- [DIRECTIONS]
1. Translate this sentence from the post on fossil fuel subsidies into Spanish: "These resources are helpful for people looking to gain a general understanding of how energy subsidies work and why they are a problem."
2. Answer these questions from the post on fossil fuel subsidies:
(a) At which meetings, then underway in Paris, does the post hope for progress on a global agreement to constrain greenhouse gas emissions?
(b) Who pulled together the listing of events on fossil fuel subsidy reform at the Paris meetings?
(c) For which publisher was the paper "Subsidies to Energy Industries" recently updated?
3. Carry on the post on fossil fuel subsidies from its final line, adding further entries to its list of resources.

- [PROVIDED PASSAGE]
---+---
Here's hoping that 21 will be the magic number, and there will be real progress on a global agreement to constrain greenhouse gas emissions at COP21 meetings now underway in Paris. 

Removing subsidies to fossil fuels are now well recognized as a central element to getting energy prices right, and the topic is evident in the COP21 agenda and side events.  For people interested in getting up to speed on what subsidies are and recent assessments of their magnitude, I've assembled a list of resources on in this posting.  As a testament to the growing recognition of the important role of subsidy reform, it is notable that many of these analysis have been produced during 2015.

1)  Fossil Fuel Subsidy Events at CoP21 

Thanks to Laura Merrill at the Global Subsidies Initiative (GSI) for pulling together a listing of the many events at the Paris meetings focused on fossil fuel subsidy reform. 

2)  What are subsidies, how are they measured, and why do they matter?

These resources are helpful for people looking to gain a general understanding of how energy subsidies work and why they are a problem.

  • Subsidies to Energy Industries (2015).  This is one of my papers, recently updated for Elsevier and re-released.  It provides an overview of generic subsidies to energy fuel cycles, along with some background information on the different ways that people have measured subsidies over time.
---+---
- [RECORDED INFORMATION]
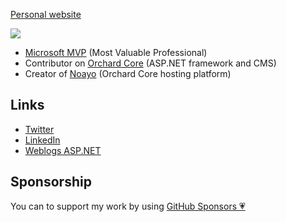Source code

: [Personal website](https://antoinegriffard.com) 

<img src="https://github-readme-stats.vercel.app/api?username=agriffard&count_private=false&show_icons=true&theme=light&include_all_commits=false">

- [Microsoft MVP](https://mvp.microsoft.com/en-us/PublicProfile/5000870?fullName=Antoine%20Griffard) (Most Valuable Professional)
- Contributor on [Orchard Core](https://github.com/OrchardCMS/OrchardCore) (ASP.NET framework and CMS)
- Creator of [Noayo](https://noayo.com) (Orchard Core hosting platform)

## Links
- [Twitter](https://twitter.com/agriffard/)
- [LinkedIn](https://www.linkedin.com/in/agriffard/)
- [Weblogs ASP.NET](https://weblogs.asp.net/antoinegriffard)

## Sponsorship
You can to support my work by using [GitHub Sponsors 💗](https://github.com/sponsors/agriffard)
---+---
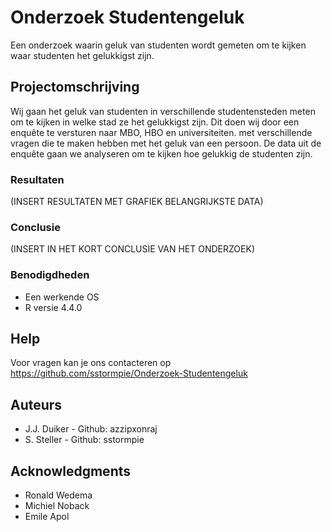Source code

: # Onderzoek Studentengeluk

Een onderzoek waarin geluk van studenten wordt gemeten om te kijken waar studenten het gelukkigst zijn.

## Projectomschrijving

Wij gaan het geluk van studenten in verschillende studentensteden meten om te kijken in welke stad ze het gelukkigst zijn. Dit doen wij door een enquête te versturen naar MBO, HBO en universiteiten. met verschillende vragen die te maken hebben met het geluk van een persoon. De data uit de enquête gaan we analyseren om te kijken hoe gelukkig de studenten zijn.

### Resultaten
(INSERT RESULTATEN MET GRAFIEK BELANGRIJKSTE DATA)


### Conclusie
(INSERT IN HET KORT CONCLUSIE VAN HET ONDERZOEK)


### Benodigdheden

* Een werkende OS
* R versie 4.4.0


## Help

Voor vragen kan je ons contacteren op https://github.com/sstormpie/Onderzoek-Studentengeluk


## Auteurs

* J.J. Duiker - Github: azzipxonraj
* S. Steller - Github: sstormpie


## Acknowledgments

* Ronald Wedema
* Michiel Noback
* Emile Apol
---+---
- [SOLVED PROBLEMS]
1. Estos recursos son útiles para las personas que buscan obtener una comprensión general de cómo funcionan los subsidios a la energía y por qué son un problema.

2.
(a) The COP21 meetings.
(b) Laura Merrill at the Global Subsidies Initiative (GSI).
(c) Elsevier.

3.
  • An animated introduction to fossil fuel subsidies done by the GSI in 2014.  It's an entertaining and understandable way to learn about this complicated topic.
  • If you want to dig in to more details, I'd also highly recommend this comprehensive Subsidy Primer written for GSI by Ron Steenblik.  
  • Why do subidy estimates vary across studies?  Fossil Fuel Subsidies: Approaches and Valuation is an (admittedly technical) overview that I wrote with Masami Kojima of the World Bank.  For detail on what the commonly-used price gap approach captures and does not capture, this paper prepared for the GSI may also be helpful.

3)  How big are fossil fuel subsidies globally?

  • Fossil Fuel Subsidy Reform: From Rhetoric to Reality (2015).  Working paper by Shelagh Whitley and Laurie van der Burg for the New Climate Economy (itself a very interesting initiative).  Summarizes global data on fossil fuel subsidies, their detrimental impacts on economies, and strategies for reform.  See also their review of fossil fuel subsidy reform in sub-Saharan Africa.
  • OECD Inventory of Support Measures for Fossil Fuels, 2015.  The latest installment of OECD's detailed policy-level review of subsidies to fossil fuels within the OECD and BRIIC countries.  Jehan Sauvage, project manager; Franck Jésus and Ronald Steenblik, project supervisors.  See also my blog post on the analysis.
  • Empty promises: G20 subsidies to oil, gas and coal production (2015).  Detailed review of production subsidies to fossil fuels in the context of carbon lock-in jointly released by Oil Change International and the Overseas Development Institute.  Presents country-specific data that includes distortionary patterns of support through export credit agencies and state-owned enterprises (SOEs).  Although only gross flows through credit and SOEs could be quantified, the analysis demonstrates the importance of these interventions, underscoring the need for much greater visibility on the terms of credit and state support to SOEs going forward.   Elizabeth Bast, Alex Doukas, Sam Pickard, Laurie van der Burg and Shelagh Whitley.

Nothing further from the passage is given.